> Task details: Produce a faithful copy of every record below, without the pictures.

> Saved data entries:
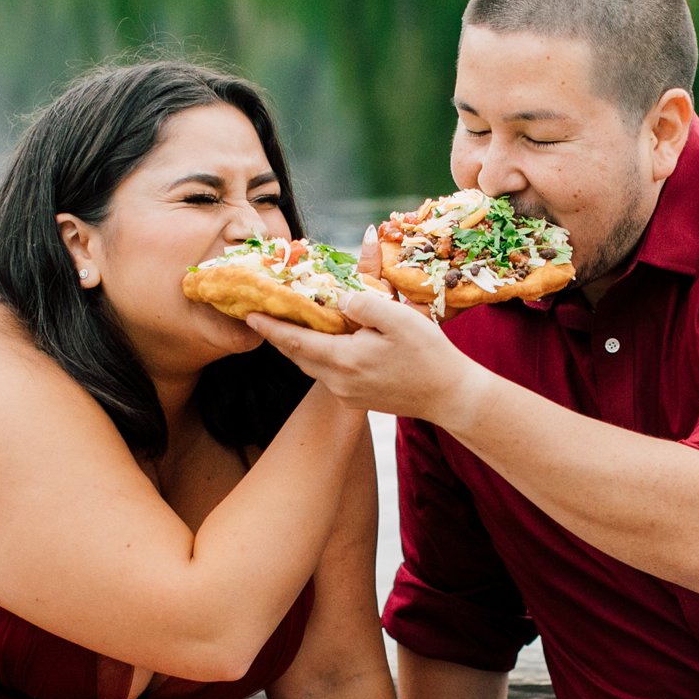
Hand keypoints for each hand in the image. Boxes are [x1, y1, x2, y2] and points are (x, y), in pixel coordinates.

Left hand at [245, 291, 488, 423]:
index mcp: (344, 360)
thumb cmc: (428, 354)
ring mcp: (347, 395)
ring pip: (312, 366)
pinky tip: (326, 342)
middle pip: (298, 356)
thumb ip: (363, 303)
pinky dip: (320, 356)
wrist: (450, 396)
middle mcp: (338, 382)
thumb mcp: (398, 318)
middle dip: (279, 336)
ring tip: (292, 324)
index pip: (295, 341)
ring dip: (300, 346)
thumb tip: (338, 298)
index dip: (270, 328)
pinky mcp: (357, 400)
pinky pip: (329, 375)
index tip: (248, 314)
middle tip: (264, 314)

> Answer space:
Hand keypoints for each hand in the image. Boxes are [x1, y1, x2, y2] and points are (x, y), in pixel coordinates.

Left hand at [245, 291, 488, 423]:
index mcp: (344, 360)
thumb cmc: (428, 354)
ring mcp: (347, 395)
ring pip: (312, 366)
pinky tip: (326, 342)
middle pip: (298, 356)
thumb ip: (363, 303)
pinky dip: (320, 356)
wrist: (450, 396)
middle mcp: (338, 382)
thumb mcp: (398, 318)
middle dip: (279, 336)
ring tip: (292, 324)
index pip: (295, 341)
ring dip: (300, 346)
thumb tip: (338, 298)
index dip: (270, 328)
pinky mcp: (357, 400)
pinky pip: (329, 375)
index tip: (248, 314)
middle tip: (264, 314)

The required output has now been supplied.